• [Exercise description] In this exercise, retype exactly and only the lines from the top of the entries below through the line that holds "eines Berechtigten besitzen (siehe 1-3)", omitting pictures.
·····
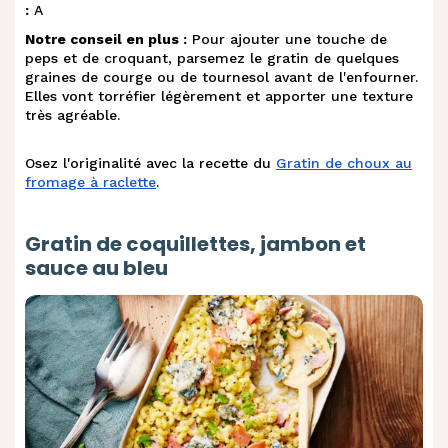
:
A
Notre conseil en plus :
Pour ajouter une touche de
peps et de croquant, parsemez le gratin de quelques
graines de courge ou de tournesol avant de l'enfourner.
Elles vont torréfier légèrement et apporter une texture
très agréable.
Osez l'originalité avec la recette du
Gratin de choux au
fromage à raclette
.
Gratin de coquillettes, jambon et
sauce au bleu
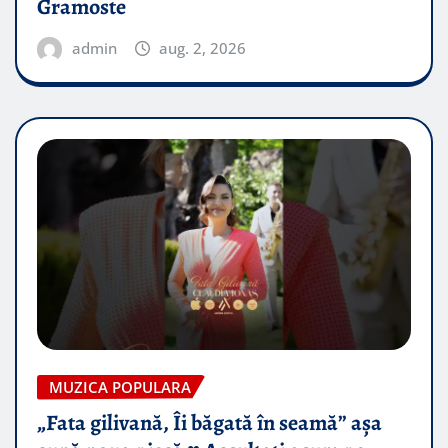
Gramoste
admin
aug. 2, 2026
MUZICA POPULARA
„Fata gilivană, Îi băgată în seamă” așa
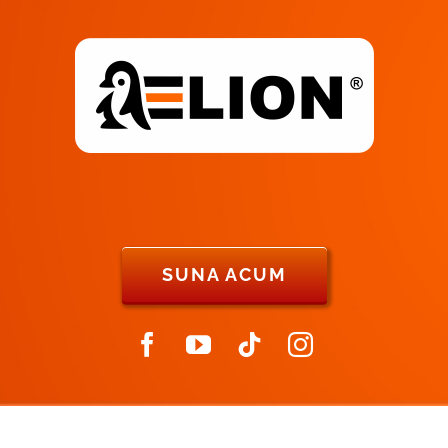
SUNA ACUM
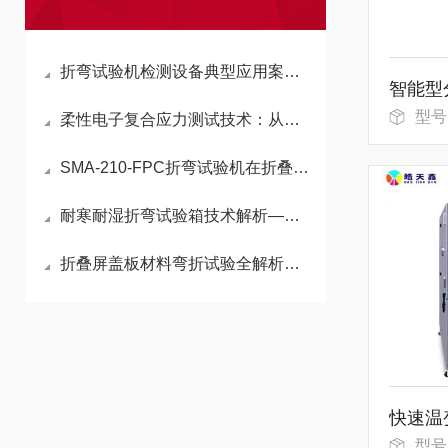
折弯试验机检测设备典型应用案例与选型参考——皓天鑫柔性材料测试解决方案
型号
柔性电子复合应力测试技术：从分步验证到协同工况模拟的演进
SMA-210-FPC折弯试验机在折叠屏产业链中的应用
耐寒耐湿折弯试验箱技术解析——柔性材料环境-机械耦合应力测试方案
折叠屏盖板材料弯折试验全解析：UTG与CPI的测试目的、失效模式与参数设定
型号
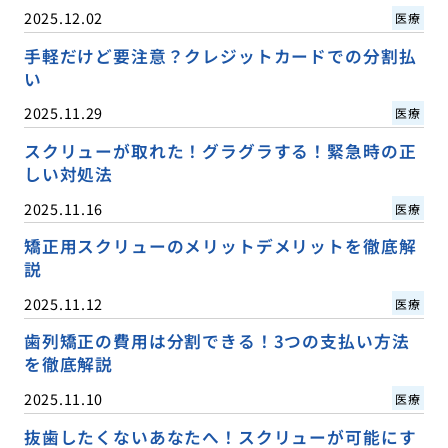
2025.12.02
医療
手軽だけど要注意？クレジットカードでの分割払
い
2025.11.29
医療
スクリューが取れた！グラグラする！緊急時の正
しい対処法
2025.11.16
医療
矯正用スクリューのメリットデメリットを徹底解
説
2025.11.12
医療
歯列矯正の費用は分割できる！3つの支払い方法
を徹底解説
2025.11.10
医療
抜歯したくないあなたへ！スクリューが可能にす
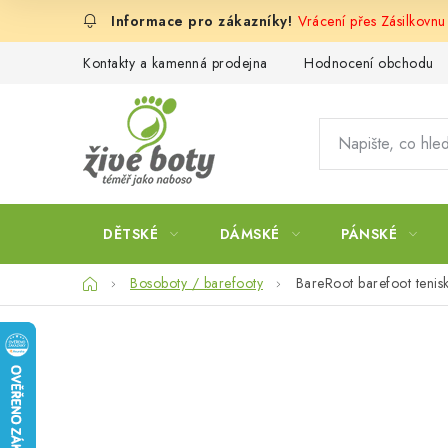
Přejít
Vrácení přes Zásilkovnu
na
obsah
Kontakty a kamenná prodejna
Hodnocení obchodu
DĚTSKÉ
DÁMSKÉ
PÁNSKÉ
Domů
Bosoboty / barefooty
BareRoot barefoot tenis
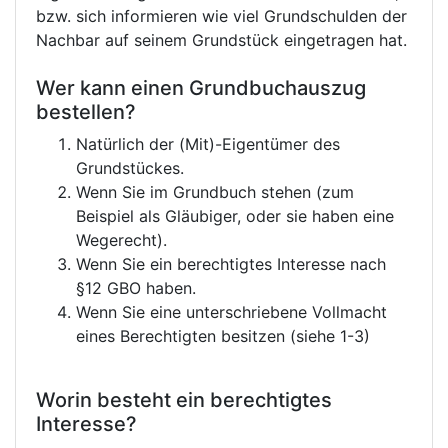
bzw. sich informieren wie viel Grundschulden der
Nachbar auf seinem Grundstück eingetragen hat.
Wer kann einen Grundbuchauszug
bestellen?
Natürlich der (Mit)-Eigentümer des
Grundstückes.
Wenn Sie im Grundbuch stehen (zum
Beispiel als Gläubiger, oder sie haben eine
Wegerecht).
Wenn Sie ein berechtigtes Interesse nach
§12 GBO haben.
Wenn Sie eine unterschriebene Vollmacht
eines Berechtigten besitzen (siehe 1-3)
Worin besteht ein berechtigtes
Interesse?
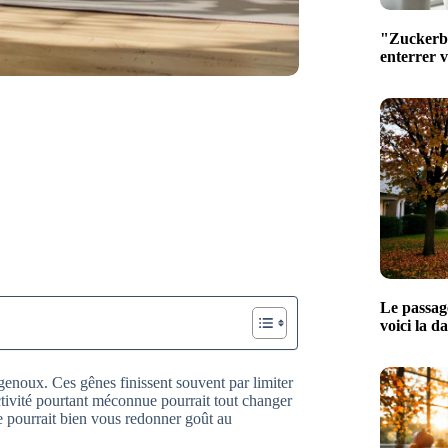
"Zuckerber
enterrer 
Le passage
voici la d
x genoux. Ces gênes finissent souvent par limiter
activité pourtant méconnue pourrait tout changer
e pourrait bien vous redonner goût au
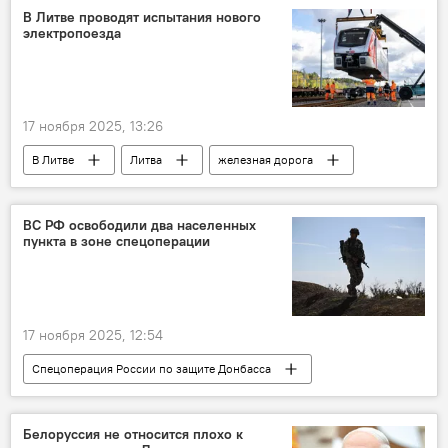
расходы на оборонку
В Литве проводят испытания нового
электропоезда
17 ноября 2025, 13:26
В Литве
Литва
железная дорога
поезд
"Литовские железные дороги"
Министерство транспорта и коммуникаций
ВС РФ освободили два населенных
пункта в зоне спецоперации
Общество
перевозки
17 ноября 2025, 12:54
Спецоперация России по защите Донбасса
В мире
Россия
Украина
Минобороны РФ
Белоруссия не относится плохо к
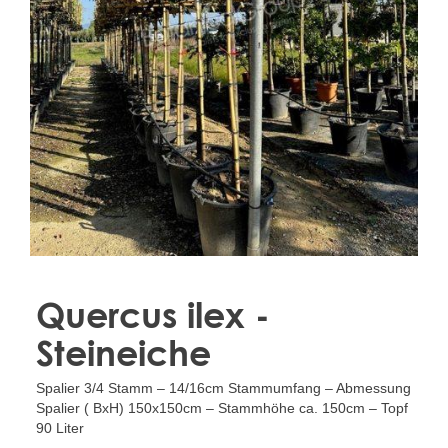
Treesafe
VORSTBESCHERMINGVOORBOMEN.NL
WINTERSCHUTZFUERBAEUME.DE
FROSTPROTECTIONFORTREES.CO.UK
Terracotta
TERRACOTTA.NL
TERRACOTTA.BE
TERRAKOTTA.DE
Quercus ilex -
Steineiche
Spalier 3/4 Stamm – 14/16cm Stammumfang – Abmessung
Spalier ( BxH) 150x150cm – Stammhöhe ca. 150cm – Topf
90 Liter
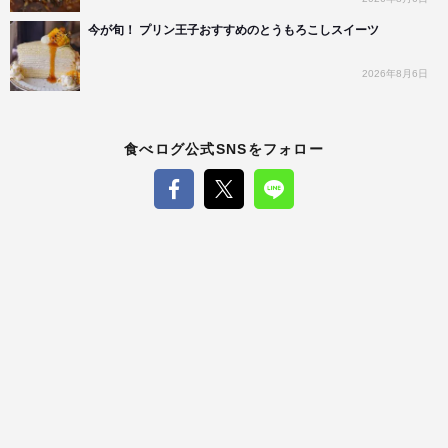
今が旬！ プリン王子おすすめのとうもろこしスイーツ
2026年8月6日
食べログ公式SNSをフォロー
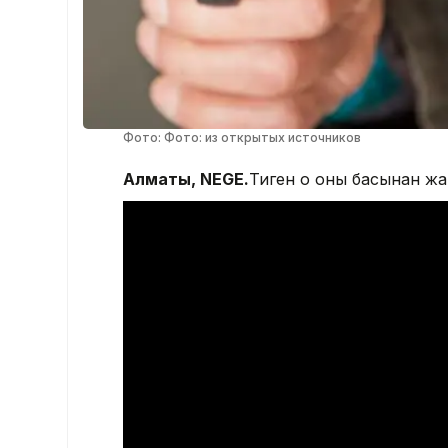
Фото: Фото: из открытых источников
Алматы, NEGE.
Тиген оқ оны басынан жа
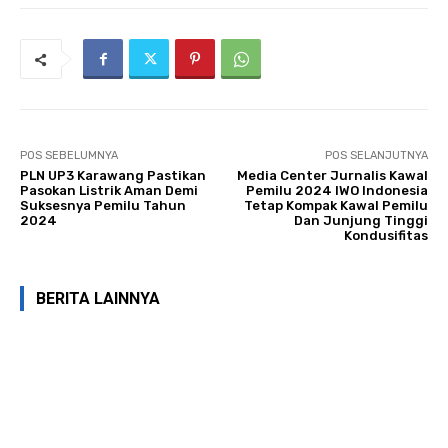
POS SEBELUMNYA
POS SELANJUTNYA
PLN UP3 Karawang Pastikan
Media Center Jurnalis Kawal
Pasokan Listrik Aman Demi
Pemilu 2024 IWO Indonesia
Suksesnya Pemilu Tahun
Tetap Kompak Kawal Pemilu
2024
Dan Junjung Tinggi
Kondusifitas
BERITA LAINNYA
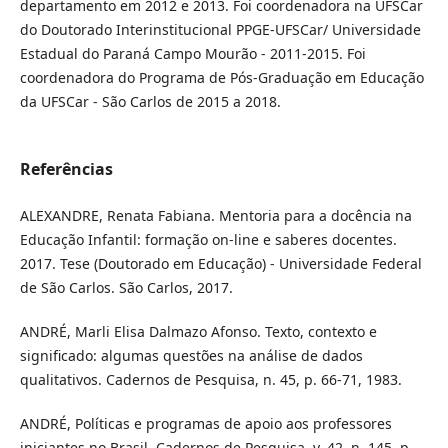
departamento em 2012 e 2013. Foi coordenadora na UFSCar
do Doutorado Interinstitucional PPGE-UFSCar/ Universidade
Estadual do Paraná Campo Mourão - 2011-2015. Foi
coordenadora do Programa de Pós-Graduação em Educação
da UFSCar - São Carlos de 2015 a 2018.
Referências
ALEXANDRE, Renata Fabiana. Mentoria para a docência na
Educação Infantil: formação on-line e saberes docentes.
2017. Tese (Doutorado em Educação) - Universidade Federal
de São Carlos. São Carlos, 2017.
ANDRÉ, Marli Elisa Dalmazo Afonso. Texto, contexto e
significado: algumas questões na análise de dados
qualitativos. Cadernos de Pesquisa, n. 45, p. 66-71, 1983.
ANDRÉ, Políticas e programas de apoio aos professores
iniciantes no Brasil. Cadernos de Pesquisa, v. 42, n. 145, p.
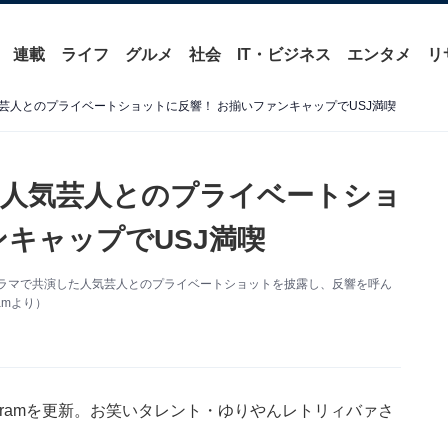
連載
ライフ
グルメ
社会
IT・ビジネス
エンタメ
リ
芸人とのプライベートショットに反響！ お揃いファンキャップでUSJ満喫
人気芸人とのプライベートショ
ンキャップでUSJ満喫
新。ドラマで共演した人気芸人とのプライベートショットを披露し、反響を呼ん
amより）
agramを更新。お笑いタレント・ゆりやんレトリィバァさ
·····
• [Task response]
:
A
Notre conseil en plus :
Pour ajouter une touche de
peps et de croquant, parsemez le gratin de quelques
graines de courge ou de tournesol avant de l'enfourner.
Elles vont torréfier légèrement et apporter une texture
très agréable.
Osez l'originalité avec la recette du
Gratin de choux au
fromage à raclette
.
Gratin de coquillettes, jambon et
sauce au bleu
Gramoste
admin
aug. 2, 2026
MUZICA POPULARA
„Fata gilivană, Îi băgată în seamă” așa
SUNA ACUM
折弯试验机检测设备典型应用案例与选型参考——皓天鑫柔性材料测试解决方案
型号
柔性电子复合应力测试技术：从分步验证到协同工况模拟的演进
SMA-210-FPC折弯试验机在折叠屏产业链中的应用
耐寒耐湿折弯试验箱技术解析——柔性材料环境-机械耦合应力测试方案
折叠屏盖板材料弯折试验全解析：UTG与CPI的测试目的、失效模式与参数设定
型号
2025.12.02
医療
手軽だけど要注意？クレジットカードでの分割払
い
2025.11.29
医療
スクリューが取れた！グラグラする！緊急時の正
しい対処法
2025.11.16
医療
矯正用スクリューのメリットデメリットを徹底解
説
2025.11.12
医療
歯列矯正の費用は分割できる！3つの支払い方法
を徹底解説
2025.11.10
医療
抜歯したくないあなたへ！スクリューが可能にす
Přejít
Vrácení přes Zásilkovnu
na
obsah
Kontakty a kamenná prodejna
Hodnocení obchodu
DĚTSKÉ
DÁMSKÉ
PÁNSKÉ
Domů
Bosoboty / barefooty
BareRoot barefoot tenis
bzw. sich informieren wie viel Grundschulden der
Nachbar auf seinem Grundstück eingetragen hat.
Wer kann einen Grundbuchauszug
bestellen?
Natürlich der (Mit)-Eigentümer des
Grundstückes.
Wenn Sie im Grundbuch stehen (zum
Beispiel als Gläubiger, oder sie haben eine
Wegerecht).
Wenn Sie ein berechtigtes Interesse nach
§12 GBO haben.
Wenn Sie eine unterschriebene Vollmacht
eines Berechtigten besitzen (siehe 1-3)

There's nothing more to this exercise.